The reality of the guest worker program raises serious doubts as to whether replacing the system of private labor brokerage with G-to-G direct hiring will improve the living and working conditions of migrant workers in Taiwan in the absence of more fundamental changes. An alternative path towards addressing the exploitation and abuse of the private labor brokerage system focuses on transforming the social and political conditions that allow brokerage agencies to exist. Central to these conditions are the oppressive restrictions limiting the length of residency and labor market activities of migrant workers. Eliminating the discriminatory temporal and spatial policies of the guest worker program would go a long way towards cutting the ground out from under the predatory system of migrant labor brokerage. In a just world, migrant workers could exercise freedoms to reside in Taiwan without being bound to an employer, work in any profession, and change employers at will.
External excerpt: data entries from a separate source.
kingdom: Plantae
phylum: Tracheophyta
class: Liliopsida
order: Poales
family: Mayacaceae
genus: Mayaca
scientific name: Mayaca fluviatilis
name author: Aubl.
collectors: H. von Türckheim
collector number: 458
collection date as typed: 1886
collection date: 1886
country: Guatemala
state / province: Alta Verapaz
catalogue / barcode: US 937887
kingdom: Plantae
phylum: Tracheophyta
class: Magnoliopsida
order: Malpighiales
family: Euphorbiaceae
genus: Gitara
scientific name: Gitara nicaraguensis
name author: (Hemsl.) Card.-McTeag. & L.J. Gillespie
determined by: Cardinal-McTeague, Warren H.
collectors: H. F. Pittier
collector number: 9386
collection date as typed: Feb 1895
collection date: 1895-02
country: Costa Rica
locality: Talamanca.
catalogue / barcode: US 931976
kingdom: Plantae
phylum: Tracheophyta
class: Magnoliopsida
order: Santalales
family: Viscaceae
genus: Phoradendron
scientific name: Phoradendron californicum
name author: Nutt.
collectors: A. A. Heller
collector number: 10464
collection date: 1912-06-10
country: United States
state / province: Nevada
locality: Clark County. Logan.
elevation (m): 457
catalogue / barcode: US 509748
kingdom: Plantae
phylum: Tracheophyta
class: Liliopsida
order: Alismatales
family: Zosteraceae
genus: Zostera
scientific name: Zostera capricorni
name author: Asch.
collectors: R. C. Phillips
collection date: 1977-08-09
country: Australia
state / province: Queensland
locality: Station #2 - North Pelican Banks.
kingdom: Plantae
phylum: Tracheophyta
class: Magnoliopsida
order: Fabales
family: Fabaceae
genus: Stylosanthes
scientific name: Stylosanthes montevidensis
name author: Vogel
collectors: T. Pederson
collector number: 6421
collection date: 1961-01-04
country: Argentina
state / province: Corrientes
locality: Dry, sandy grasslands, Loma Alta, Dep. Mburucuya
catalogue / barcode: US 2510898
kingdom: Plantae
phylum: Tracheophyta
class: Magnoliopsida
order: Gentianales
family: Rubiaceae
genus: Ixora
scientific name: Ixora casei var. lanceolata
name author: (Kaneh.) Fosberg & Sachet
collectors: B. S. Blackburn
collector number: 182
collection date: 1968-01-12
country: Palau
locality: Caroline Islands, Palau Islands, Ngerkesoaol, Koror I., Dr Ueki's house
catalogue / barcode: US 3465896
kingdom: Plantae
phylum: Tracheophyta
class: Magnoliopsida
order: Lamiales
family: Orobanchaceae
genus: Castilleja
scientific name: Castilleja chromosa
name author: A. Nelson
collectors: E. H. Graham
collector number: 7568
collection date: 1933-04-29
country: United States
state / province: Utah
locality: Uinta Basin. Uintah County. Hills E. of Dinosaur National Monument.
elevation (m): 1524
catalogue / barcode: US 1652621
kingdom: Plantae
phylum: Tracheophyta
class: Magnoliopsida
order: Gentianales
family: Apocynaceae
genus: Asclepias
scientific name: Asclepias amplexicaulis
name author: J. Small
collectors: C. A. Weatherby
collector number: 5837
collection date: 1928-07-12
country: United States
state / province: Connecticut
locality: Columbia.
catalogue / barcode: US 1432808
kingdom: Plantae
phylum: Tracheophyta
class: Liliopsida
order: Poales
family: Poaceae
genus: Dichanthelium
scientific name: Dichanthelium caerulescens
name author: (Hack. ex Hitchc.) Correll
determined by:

Photo credit: TIWA/Facebook

Migrant care workers’ responses to a question posed at the recent conference regarding their ideal vision of a future are telling in this regard. A Filipina care worker who has spent time in Macau, Hong Kong, Singapore, and Taiwan spoke of a deep-seated yearning for equality. A hope for the future is to be treated with equal personhood without discrimination against nationality, ethnicity, class, gender, or any other form of social differentiation. She spoke to me of encountering stronger ethnonationalism in Taiwan when compared with other destination countries. A member of Migrante International followed by saying that, for her, freedom is essential. Referencing sex as a basic human right and desire, she blasted Taiwanese society for appropriating the right to exercise control over care workers’ bodies. Employers legitimize such control over sexual partners, clothing, leisure activities, etc. through infantilizing and sanctimonious discourses about the need to protect migrant workers. Her vision corresponds with an idea of freedom as the capacity to live and express oneself as one wishes without having one’s integrity violated, so long as one does not violate the integrity of others.

Although some might belittle the relevance of radical hopes, dreams, desires, and aspirations for the theory and praxis of social struggle, they are in reality the essential spirit of such struggle. As Max Weber once noted, “Certainly all historical experience confirms the truth – that man [sic] would not have attained the possible unless time and again he had reached out for the impossible.” Fundamentally transforming the relations of violence, exploitation, and abuse within the guest worker system cannot happen without reaching for utopias where human dignity and peace are uncompromisable.